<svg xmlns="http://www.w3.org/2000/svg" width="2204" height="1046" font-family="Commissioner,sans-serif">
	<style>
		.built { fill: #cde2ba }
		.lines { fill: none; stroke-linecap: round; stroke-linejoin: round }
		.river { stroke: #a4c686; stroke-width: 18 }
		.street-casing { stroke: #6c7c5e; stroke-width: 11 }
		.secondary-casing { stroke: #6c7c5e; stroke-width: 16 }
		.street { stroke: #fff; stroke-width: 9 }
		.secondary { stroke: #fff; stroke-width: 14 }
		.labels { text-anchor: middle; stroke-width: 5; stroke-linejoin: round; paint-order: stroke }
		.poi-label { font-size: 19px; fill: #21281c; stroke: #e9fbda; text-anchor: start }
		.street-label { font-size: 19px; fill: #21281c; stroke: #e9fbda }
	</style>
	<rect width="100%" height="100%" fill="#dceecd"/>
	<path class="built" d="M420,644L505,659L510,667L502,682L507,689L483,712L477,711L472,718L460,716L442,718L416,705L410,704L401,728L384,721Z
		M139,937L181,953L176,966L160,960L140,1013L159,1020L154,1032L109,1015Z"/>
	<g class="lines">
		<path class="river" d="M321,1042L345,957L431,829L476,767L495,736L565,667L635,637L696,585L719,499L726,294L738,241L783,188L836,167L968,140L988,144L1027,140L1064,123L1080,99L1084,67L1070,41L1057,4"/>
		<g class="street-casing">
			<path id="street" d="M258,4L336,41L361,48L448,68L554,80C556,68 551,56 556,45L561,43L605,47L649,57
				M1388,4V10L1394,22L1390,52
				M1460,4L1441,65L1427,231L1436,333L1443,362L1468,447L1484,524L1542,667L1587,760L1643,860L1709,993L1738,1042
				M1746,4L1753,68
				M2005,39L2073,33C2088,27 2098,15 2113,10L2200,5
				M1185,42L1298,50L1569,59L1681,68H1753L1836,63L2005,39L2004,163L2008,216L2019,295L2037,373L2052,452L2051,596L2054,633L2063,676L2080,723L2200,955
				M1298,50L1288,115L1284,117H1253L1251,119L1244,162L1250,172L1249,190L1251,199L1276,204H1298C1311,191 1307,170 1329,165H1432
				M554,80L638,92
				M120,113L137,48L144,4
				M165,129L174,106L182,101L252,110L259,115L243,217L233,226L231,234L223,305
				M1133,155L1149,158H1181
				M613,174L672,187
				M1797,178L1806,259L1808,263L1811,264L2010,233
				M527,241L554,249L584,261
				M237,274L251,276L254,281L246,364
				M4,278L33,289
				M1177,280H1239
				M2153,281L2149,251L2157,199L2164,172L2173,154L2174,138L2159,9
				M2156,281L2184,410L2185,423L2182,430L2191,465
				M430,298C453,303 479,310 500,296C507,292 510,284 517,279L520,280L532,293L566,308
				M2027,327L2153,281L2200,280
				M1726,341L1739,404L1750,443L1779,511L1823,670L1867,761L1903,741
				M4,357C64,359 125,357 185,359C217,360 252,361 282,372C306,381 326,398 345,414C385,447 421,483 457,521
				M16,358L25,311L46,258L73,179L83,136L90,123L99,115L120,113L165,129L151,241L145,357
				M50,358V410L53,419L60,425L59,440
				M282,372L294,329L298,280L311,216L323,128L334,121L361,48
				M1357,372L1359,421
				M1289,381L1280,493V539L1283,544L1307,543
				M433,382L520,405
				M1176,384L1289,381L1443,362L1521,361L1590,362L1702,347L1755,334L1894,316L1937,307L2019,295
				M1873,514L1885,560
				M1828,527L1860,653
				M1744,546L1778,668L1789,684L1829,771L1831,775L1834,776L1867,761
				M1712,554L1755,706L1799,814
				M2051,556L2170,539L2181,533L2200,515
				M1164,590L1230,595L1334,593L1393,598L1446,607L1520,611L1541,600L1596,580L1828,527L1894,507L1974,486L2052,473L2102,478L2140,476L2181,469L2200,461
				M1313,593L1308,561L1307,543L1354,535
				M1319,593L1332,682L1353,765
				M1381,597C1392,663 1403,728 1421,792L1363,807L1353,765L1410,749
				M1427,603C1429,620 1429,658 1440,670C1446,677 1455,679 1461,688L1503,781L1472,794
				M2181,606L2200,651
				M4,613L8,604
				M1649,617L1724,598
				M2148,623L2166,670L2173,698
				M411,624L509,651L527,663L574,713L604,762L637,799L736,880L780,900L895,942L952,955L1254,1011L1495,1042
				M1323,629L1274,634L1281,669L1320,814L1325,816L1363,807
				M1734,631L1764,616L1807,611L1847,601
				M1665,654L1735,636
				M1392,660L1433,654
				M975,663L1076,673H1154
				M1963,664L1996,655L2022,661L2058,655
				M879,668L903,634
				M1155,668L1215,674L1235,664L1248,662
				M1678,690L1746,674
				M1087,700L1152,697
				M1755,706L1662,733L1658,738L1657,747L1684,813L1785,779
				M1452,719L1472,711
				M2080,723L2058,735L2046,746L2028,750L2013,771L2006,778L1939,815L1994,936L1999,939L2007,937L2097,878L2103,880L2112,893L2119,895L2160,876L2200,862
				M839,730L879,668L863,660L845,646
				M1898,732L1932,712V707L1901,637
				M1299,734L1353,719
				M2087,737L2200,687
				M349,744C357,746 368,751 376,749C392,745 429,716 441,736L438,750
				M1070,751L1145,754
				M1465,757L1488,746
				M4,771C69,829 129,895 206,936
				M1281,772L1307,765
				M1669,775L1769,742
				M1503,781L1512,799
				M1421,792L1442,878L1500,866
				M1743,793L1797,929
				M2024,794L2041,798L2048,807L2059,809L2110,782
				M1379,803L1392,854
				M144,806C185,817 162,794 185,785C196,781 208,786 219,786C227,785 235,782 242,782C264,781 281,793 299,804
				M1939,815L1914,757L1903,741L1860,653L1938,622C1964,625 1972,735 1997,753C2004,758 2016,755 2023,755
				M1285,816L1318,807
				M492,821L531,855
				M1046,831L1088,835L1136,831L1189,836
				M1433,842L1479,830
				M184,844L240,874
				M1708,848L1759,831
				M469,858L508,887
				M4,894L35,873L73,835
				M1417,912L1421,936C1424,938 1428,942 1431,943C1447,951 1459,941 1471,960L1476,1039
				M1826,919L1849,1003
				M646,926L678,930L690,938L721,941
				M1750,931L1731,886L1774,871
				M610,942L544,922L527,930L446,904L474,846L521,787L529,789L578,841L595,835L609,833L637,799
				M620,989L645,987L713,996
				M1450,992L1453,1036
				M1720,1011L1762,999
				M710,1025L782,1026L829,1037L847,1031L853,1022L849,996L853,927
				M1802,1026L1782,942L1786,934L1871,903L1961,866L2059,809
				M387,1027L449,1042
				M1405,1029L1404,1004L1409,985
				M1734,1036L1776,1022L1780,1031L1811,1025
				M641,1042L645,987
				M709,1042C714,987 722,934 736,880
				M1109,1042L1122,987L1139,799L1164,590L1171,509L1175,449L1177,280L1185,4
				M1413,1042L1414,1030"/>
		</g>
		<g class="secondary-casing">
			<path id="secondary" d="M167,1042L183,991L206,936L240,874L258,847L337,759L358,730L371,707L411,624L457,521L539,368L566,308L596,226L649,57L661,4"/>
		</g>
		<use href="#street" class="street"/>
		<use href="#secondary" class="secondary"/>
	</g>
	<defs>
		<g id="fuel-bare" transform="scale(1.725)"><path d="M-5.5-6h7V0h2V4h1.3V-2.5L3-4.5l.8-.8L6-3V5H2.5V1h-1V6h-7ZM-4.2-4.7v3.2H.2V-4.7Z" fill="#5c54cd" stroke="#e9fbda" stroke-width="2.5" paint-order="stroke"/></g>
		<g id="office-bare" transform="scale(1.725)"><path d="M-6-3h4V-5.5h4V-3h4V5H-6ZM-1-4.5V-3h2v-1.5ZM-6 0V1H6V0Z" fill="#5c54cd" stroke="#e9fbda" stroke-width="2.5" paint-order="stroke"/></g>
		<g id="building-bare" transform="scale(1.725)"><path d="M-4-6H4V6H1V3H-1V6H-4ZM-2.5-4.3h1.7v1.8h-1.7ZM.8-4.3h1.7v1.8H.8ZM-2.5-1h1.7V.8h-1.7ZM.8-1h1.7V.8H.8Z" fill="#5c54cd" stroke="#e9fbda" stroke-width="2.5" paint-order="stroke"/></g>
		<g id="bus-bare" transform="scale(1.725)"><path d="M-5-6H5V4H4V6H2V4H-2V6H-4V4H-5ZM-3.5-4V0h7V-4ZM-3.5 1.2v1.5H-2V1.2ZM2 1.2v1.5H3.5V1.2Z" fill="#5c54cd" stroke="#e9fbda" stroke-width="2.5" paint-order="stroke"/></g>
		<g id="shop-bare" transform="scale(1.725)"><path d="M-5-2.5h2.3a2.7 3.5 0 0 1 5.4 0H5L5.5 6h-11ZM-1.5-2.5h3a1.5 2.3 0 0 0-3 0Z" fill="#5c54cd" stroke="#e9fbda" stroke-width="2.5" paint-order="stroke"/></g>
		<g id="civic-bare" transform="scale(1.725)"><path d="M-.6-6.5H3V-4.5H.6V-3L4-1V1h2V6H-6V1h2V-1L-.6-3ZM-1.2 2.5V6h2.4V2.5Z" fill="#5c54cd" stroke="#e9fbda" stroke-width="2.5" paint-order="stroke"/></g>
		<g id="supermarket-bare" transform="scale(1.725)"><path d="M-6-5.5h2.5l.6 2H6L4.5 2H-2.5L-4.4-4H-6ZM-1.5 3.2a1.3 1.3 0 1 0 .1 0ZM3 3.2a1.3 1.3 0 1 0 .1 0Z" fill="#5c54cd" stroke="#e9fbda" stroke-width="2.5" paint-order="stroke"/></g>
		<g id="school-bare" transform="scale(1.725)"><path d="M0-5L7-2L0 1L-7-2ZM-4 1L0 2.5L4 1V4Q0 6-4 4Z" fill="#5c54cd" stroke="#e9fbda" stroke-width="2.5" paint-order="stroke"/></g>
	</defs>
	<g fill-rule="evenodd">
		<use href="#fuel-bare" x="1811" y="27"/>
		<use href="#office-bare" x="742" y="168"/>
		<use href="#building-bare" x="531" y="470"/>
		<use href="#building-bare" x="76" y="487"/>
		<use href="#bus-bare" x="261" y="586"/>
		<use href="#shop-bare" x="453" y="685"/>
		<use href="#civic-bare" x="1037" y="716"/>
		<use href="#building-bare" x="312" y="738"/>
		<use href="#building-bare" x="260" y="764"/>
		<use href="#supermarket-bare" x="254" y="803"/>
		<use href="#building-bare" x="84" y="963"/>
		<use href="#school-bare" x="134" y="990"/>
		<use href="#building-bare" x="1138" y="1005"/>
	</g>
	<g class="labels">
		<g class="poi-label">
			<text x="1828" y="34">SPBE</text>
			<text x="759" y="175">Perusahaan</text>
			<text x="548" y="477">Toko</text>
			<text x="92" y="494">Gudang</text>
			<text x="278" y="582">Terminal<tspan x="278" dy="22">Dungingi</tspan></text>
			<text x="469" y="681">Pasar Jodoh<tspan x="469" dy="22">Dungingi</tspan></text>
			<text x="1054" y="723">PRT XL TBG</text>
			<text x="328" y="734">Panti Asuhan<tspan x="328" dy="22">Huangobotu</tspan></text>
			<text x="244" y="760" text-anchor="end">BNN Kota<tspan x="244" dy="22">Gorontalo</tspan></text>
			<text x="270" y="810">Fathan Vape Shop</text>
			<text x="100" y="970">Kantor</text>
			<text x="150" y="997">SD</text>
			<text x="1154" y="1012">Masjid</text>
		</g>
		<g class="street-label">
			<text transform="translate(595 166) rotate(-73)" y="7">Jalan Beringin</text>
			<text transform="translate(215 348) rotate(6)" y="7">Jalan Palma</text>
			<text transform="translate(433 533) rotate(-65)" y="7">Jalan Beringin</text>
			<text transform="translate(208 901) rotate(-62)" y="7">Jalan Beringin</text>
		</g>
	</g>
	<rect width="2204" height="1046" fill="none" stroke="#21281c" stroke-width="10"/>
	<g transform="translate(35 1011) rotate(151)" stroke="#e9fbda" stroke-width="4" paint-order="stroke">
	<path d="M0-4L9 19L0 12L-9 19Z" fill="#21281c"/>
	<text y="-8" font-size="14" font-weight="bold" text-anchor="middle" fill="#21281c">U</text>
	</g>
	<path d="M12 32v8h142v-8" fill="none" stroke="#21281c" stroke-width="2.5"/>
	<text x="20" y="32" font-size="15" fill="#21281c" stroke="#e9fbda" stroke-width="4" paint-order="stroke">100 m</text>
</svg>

* * * * * * *

§ EXERCISE REQUIREMENTS
Find the word "lines" in the entries and show each line where it is found.

§ EXERCISE SOLUTION
		.lines { fill: none; stroke-linecap: round; stroke-linejoin: round }
	<g class="lines">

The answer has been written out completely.